再開発による大型ビルの供給によって本社を移転した企業もある。セガサミーホールディングスは昨年8月、都内に散らばっていたグループ各社を大崎駅前の住友不動産大崎ガーデンタワーに集約。グループ計20社・従業員約6500人の大企業が、地上24階・延べ床面積5・3万坪の大型ビルにすっぽり収まった。ユニー・ファミリーマートホールディングスも今年2月、池袋のサンシャイン60から田町駅前に建つmsb Tamachi 田町ステーションタワーSへ本社を移転した。「移転によって各職場が近くなり、社内での移動やコミュニケーションがより容易になった」(同社)。
「人材確保のためには、魅力的なオフィスを提供する必要がある」(米不動産サービス大手JLLの大東雄人アソシエイトディレクター)。今やオフィスは企業の成長に欠かせない投資となっている。
ウィーワークをはじめとするシェアオフィスの急増も、オフィス逼迫の一因になっている。オフィス仲介会社のビルディング企画の古川徹・取締役営業部本部長は、「テレワーク(在宅勤務)の普及でオフィスは小さくなるはずだった。ところが、自宅でもオフィスでもないシェアオフィスで働くニーズが生まれ、新たな床面積の需要が生まれた」と語る。
ザイマックス不動産総合研究所の調査では、1人当たりのオフィス面積は2011年の4坪から2018年には3.85坪へ減少。一方、多くのフロアやビル1棟を丸ごと借りるシェアオフィスが普及したことで、オフィス不足が加速している。
■空室無さすぎもよくない
デベロッパーにとって満室稼働はうれしい反面、テナントニーズを取りこぼすこともある。「空室がなさすぎると、テナントの館内増床ニーズに対応できず、ほかのビルに移られてしまうことがある。ビル内に多少の空室があるほうが望ましい場合もある」(三菱地所の相澤浩之・ビル営業部統括)。
活況を呈するオフィス市況だが、エリアによって濃淡がある。晴海やお台場といった湾岸エリアは賃料が月坪2万円台と一見割安に映るが、引き合いはそれほど強くないという。オフィス仲介・空間プランニングを行うヒトカラメディアの野田賀一・企画開発部リーダーは、「都心から外れているため、従業員の交通費で賃料の安さが相殺されてしまう。災害時に交通が寸断されると、従業員が孤立するリスクもある」と指摘する。
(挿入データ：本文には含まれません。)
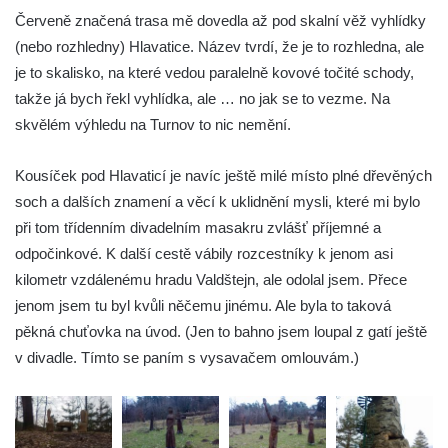
Rozhledna Maják u Strupčic
Červeně značená trasa mě dovedla až pod skalní věž vyhlídky
(nebo rozhledny) Hlavatice. Název tvrdí, že je to rozhledna, ale
Vyhlídka na lom Vršany severně od
je to skalisko, na které vedou paralelně kovové točité schody,
Strupčic
takže já bych řekl vyhlídka, ale … no jak se to vezme. Na
Vyhlídka v ulici Pod Chloumečkem v
skvělém výhledu na Turnov to nic nemění.
Chloumku
Vyhlídka u Lückendorfu IV
Kousíček pod Hlavaticí je navíc ještě milé místo plné dřevěných
Vyhlídka u Lückendorfu III
soch a dalších znamení a věcí k uklidnění mysli, které mi bylo
Vyhlídka u Lückendorfu II
při tom třídenním divadelním masakru zvlášť příjemné a
odpočinkové. K další cestě vábily rozcestníky k jenom asi
Vyhlídka u Lückendorfu I
kilometr vzdálenému hradu Valdštejn, ale odolal jsem. Přece
Vyhlídka pod Kolištěm II
jenom jsem tu byl kvůli něčemu jinému. Ale byla to taková
Vyhlídka pod Kolištěm
pěkná chuťovka na úvod. (Jen to bahno jsem loupal z gatí ještě
Vyhlídka u Köglerova kříže na Kamenné
v divadle. Tímto se paním s vysavačem omlouvám.)
Horce v Krásné Lípě
Vyhlídka u Kyjovského hrádku
Vyhlídka v Dolní Chřibské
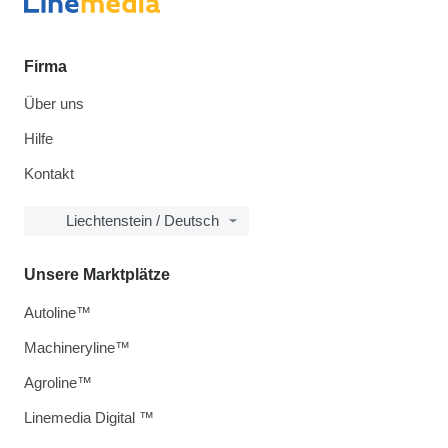
Firma
Über uns
Hilfe
Kontakt
Liechtenstein / Deutsch
Unsere Marktplätze
Autoline™
Machineryline™
Agroline™
Linemedia Digital ™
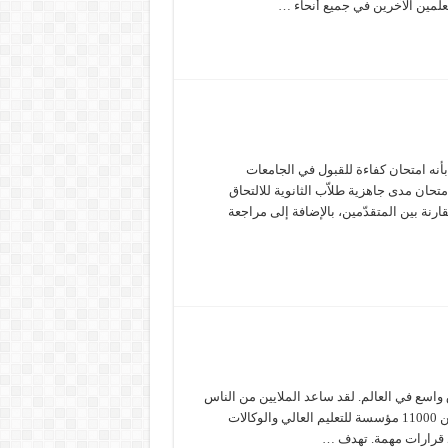
Scholastic Assessment Te، ويمكن القول بأنه امتحان كفاءة للقبول في الجامعات
تحان مدى جاهزية طلاّب الثانوية للالتحاق
قارنة بين المتقدّمين، بالإضافة إلى مراجعة
على نطاق واسع في العالم. لقد ساعد الملايين من الناس
على تحقيق أحلامهم في الدراسة أو العمل أو العيش في الخارج. أكثر من 11000 مؤسسة للتعليم العالي والوكالات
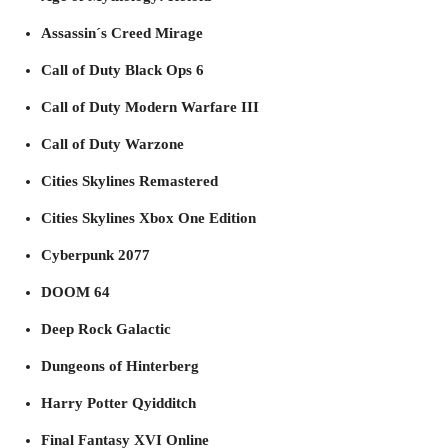
Assassin´s Creed Mirage
Call of Duty Black Ops 6
Call of Duty Modern Warfare III
Call of Duty Warzone
Cities Skylines Remastered
Cities Skylines Xbox One Edition
Cyberpunk 2077
DOOM 64
Deep Rock Galactic
Dungeons of Hinterberg
Harry Potter Qyidditch
Final Fantasy XVI Online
「(湾岸エリアは)賃料を安く抑えたい企業のニーズを何とか拾っている印象だ」(住友不動産の山下竜弥・ビル事業本部ビル営業部長)。
賃料上昇もリーマンショック以前に比べると緩やかだ。JLLによれば、東京のグレードAオフィスビルの月坪賃料は、リーマンショック直前の2007年に約5万2000円を付けたが、足元では4万円弱だ。「リーマンショック以前は利回りから賃料を逆算した投機的な動きが目立った。今は実需に基づいた値付けのため、上昇は緩やかだ」(住友不動産の山下氏)。
東京五輪後の2021年や2022年に竣工するビルにも、続々とテナントが内定している。にぎわいが途絶えることはしばらくなさそうだ。